Work required:
Switch "Mobil" to "Telefon" throughout the text read from all the records, leaving everything else unchanged. Reproduce only the text and leave the pictures out.

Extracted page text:
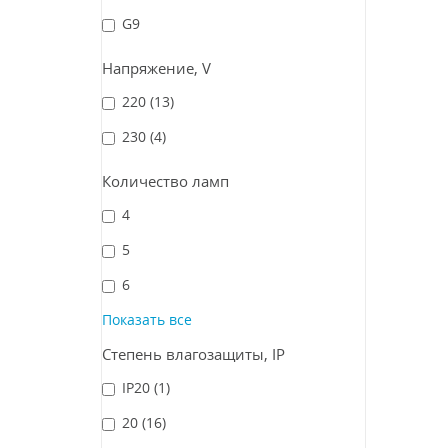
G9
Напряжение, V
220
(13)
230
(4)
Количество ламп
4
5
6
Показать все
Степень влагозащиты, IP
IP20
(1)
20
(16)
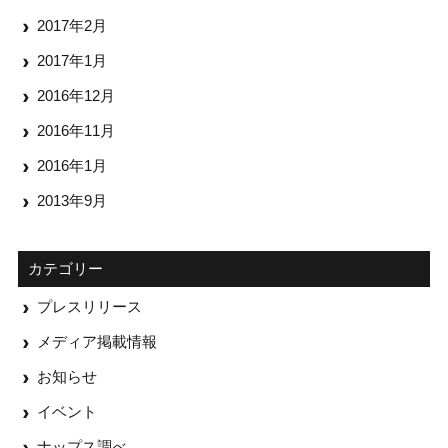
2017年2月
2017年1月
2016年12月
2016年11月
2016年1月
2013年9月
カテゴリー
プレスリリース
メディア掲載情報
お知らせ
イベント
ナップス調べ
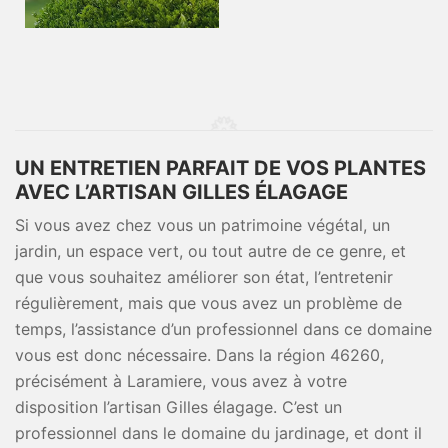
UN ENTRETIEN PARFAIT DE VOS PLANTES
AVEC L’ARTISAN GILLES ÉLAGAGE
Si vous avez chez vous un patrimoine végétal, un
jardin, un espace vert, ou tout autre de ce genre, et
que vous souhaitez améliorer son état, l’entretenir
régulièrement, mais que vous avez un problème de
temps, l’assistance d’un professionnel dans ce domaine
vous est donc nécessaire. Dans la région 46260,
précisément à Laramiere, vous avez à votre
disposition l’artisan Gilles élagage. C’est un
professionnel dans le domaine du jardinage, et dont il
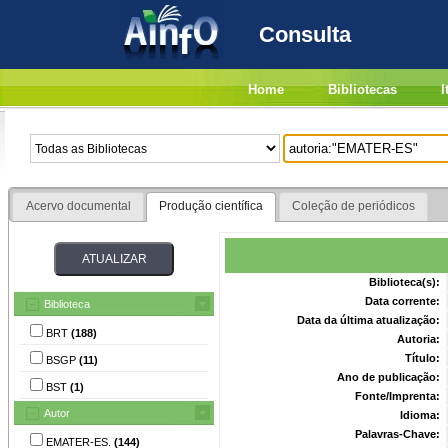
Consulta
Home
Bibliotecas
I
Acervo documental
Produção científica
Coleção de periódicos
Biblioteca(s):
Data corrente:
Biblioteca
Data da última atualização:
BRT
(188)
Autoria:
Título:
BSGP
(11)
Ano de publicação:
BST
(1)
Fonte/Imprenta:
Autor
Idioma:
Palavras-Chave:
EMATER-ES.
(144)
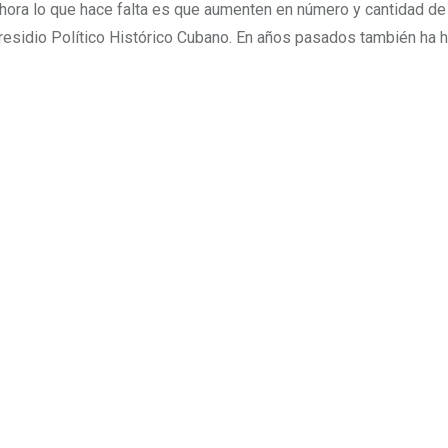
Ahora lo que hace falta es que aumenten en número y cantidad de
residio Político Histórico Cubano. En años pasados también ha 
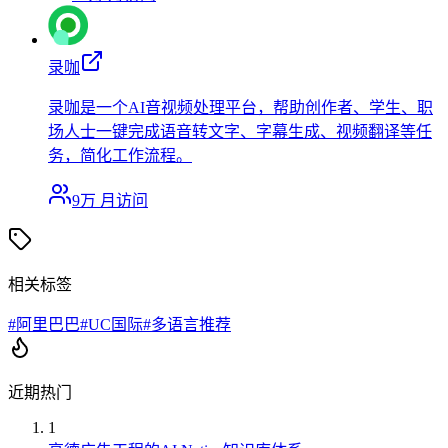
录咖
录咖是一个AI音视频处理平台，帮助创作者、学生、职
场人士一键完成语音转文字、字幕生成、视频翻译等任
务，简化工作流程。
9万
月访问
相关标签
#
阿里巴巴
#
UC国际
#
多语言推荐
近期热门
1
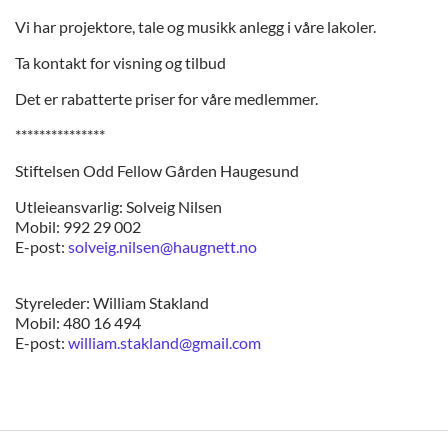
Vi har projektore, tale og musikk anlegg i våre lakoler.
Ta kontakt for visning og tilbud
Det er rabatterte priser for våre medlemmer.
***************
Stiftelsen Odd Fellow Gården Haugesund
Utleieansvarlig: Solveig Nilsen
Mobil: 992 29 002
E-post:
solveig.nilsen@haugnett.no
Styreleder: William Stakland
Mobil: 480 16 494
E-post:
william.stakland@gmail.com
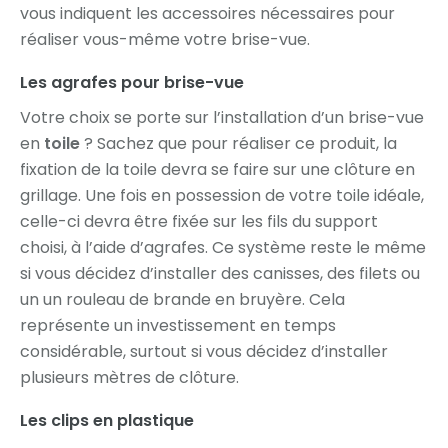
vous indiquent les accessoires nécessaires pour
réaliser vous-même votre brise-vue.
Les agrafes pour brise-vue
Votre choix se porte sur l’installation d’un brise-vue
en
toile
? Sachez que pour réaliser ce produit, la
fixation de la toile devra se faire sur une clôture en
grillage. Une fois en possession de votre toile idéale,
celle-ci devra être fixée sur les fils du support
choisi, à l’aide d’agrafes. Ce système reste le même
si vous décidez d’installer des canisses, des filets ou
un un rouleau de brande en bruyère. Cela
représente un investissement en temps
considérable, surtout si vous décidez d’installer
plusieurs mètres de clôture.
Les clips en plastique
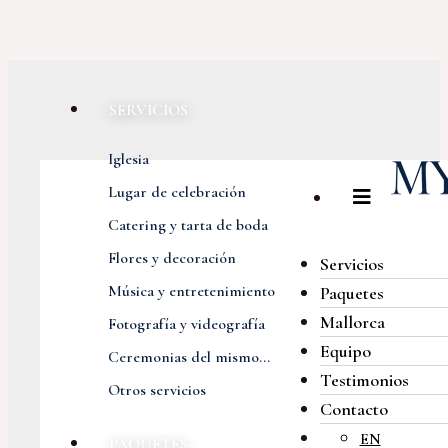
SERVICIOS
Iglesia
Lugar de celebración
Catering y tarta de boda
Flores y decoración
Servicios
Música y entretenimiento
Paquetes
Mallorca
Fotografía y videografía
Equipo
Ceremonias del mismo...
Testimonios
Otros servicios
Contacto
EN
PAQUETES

Your response:
G9
Напряжение, V
220
(13)
230
(4)
Количество ламп
4
5
6
Показать все
Степень влагозащиты, IP
IP20
(1)
20
(16)
2017年2月
2017年1月
2016年12月
2016年11月
2016年1月
2013年9月
カテゴリー
プレスリリース
メディア掲載情報
お知らせ
イベント
ナップス調べ
UN ENTRETIEN PARFAIT DE VOS PLANTES
AVEC L’ARTISAN GILLES ÉLAGAGE
Si vous avez chez vous un patrimoine végétal, un
jardin, un espace vert, ou tout autre de ce genre, et
que vous souhaitez améliorer son état, l’entretenir
régulièrement, mais que vous avez un problème de
temps, l’assistance d’un professionnel dans ce domaine
vous est donc nécessaire. Dans la région 46260,
précisément à Laramiere, vous avez à votre
disposition l’artisan Gilles élagage. C’est un
professionnel dans le domaine du jardinage, et dont il
Consulta
Home
Bibliotecas
I
Acervo documental
Produção científica
Coleção de periódicos
Biblioteca(s):
Data corrente:
Biblioteca
Data da última atualização:
BRT
(188)
Autoria:
Título:
BSGP
(11)
Ano de publicação:
BST
(1)
Fonte/Imprenta:
Autor
Idioma:
Palavras-Chave:
EMATER-ES.
(144)
Ahora lo que hace falta es que aumenten en número y cantidad de
residio Político Histórico Cubano. En años pasados también ha 
录咖
录咖是一个AI音视频处理平台，帮助创作者、学生、职
场人士一键完成语音转文字、字幕生成、视频翻译等任
务，简化工作流程。
9万
月访问
相关标签
#
阿里巴巴
#
UC国际
#
多语言推荐
近期热门
1
Vi har projektore, tale og musikk anlegg i våre lakoler.
Ta kontakt for visning og tilbud
Det er rabatterte priser for våre medlemmer.
***************
Stiftelsen Odd Fellow Gården Haugesund
Utleieansvarlig: Solveig Nilsen
Telefon: 992 29 002
E-post:
solveig.nilsen@haugnett.no
Styreleder: William Stakland
Telefon: 480 16 494
E-post:
william.stakland@gmail.com
vous indiquent les accessoires nécessaires pour
réaliser vous-même votre brise-vue.
Les agrafes pour brise-vue
Votre choix se porte sur l’installation d’un brise-vue
en
toile
? Sachez que pour réaliser ce produit, la
fixation de la toile devra se faire sur une clôture en
grillage. Une fois en possession de votre toile idéale,
celle-ci devra être fixée sur les fils du support
choisi, à l’aide d’agrafes. Ce système reste le même
si vous décidez d’installer des canisses, des filets ou
un un rouleau de brande en bruyère. Cela
représente un investissement en temps
considérable, surtout si vous décidez d’installer
plusieurs mètres de clôture.
Les clips en plastique
SERVICIOS
Iglesia
Lugar de celebración
Catering y tarta de boda
Flores y decoración
Servicios
Música y entretenimiento
Paquetes
Mallorca
Fotografía y videografía
Equipo
Ceremonias del mismo...
Testimonios
Otros servicios
Contacto
EN
PAQUETES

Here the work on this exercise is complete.